Claude Model Face-Off
See Haiku vs Sonnet race in real-time — same prompt, simultaneous streams
Simultaneous dual streams
Real-time TTFT measurement
Tokens/second display
Winner comparison banner
01The Problem
Model selection is usually a judgment call backed by vibes. Which is faster? Which is smarter? By how much? The tradeoffs between Haiku (fast, cheap) and Sonnet (powerful, slower) are often described in benchmarks, but benchmarks feel abstract. I wanted to make the tradeoffs visible and interactive — same prompt, two models, race them head to head.
02The Approach
The client fires two fetch requests simultaneously — one to /api/stream?model=haiku, one to /api/stream?model=sonnet. Both API routes proxy SSE from the Anthropic API using raw fetch (not the SDK, which has Vercel streaming issues). Timing is measured client-side: TTFT is the ms from fetch start to the first text delta event; total time is ms to the done event. Token counts come from Anthropic's message_start and message_delta events.
03Architecture Decisions
Parallel client-side streams
Both model streams start at exactly the same time from the client — a Promise.all over two fetch calls. This means timing reflects real API behavior: if Haiku gets its first token in 180ms and Sonnet in 450ms, you see both numbers simultaneously. There's no sequential bias from one request blocking another.
Raw fetch SSE proxy — not the Anthropic SDK
The Anthropic SDK v0.37.0 has a compatibility issue with Vercel's serverless streaming (authentication resolves incorrectly at runtime). Raw fetch avoids this entirely: POST to api.anthropic.com/v1/messages with stream:true, pipe the SSE response through a ReadableStream, parse content_block_delta events, emit our own simplified events (text, done, error) to the client.
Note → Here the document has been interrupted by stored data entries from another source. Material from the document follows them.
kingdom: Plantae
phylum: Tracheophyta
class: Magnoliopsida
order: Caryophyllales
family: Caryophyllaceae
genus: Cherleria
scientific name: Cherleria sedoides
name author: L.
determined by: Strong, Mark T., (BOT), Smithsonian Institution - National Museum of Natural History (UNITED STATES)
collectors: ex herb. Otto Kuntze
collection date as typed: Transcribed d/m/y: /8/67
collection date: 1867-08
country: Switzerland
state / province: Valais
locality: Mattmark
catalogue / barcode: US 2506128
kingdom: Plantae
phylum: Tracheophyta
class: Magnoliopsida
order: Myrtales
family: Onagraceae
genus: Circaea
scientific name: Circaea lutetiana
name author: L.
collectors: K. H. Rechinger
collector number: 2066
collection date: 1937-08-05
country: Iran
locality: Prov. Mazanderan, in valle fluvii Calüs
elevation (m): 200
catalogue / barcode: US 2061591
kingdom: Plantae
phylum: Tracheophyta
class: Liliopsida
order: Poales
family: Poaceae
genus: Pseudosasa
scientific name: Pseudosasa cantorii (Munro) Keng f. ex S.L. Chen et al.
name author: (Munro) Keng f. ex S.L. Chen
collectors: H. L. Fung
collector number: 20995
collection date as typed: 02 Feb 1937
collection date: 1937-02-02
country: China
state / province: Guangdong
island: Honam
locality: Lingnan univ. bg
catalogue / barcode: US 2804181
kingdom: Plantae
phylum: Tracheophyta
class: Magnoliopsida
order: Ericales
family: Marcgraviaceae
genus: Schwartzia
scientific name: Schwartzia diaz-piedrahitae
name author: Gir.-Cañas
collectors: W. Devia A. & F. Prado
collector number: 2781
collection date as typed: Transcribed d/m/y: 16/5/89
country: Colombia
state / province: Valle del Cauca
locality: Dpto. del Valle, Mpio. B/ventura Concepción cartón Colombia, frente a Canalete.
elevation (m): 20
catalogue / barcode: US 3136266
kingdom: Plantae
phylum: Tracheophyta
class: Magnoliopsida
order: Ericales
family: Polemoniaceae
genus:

Client-side timing with TTFT
Time to first token (TTFT) is measured from the fetch start to the first text event, client-side. This captures real perceived latency including network time. Total time is tracked to the done event. Tokens-per-second is derived: output_tokens / (totalTimeMs / 1000). All three metrics are displayed in real-time in each panel's stats bar.
Winner banner with qualitative framing
When both streams complete, a winner banner appears comparing the results. But raw speed isn't the only axis — if Sonnet generated significantly more output tokens for the same prompt, the banner notes that depth tradeoff. The goal is insight, not just a leaderboard.
04Key Insight
TTFT is the most important production metric for user-facing AI features, but most people don't think about it explicitly. When Haiku streams its first token in 180ms and Sonnet takes 450ms, the user's experience is dramatically different — one feels instant, one feels like loading. But for a task requiring nuanced reasoning, Sonnet's extra 270ms may be worth it. Making this tradeoff visible changes how engineers think about model selection.
05Why It Matters
A portfolio demo that's also a genuine engineering tool — useful for anyone deciding between Claude models for a new feature. Demonstrates streaming architecture, parallel async patterns, SSE proxying, and client-side timing instrumentation. The kind of demo that earns a second look from an engineering interviewer.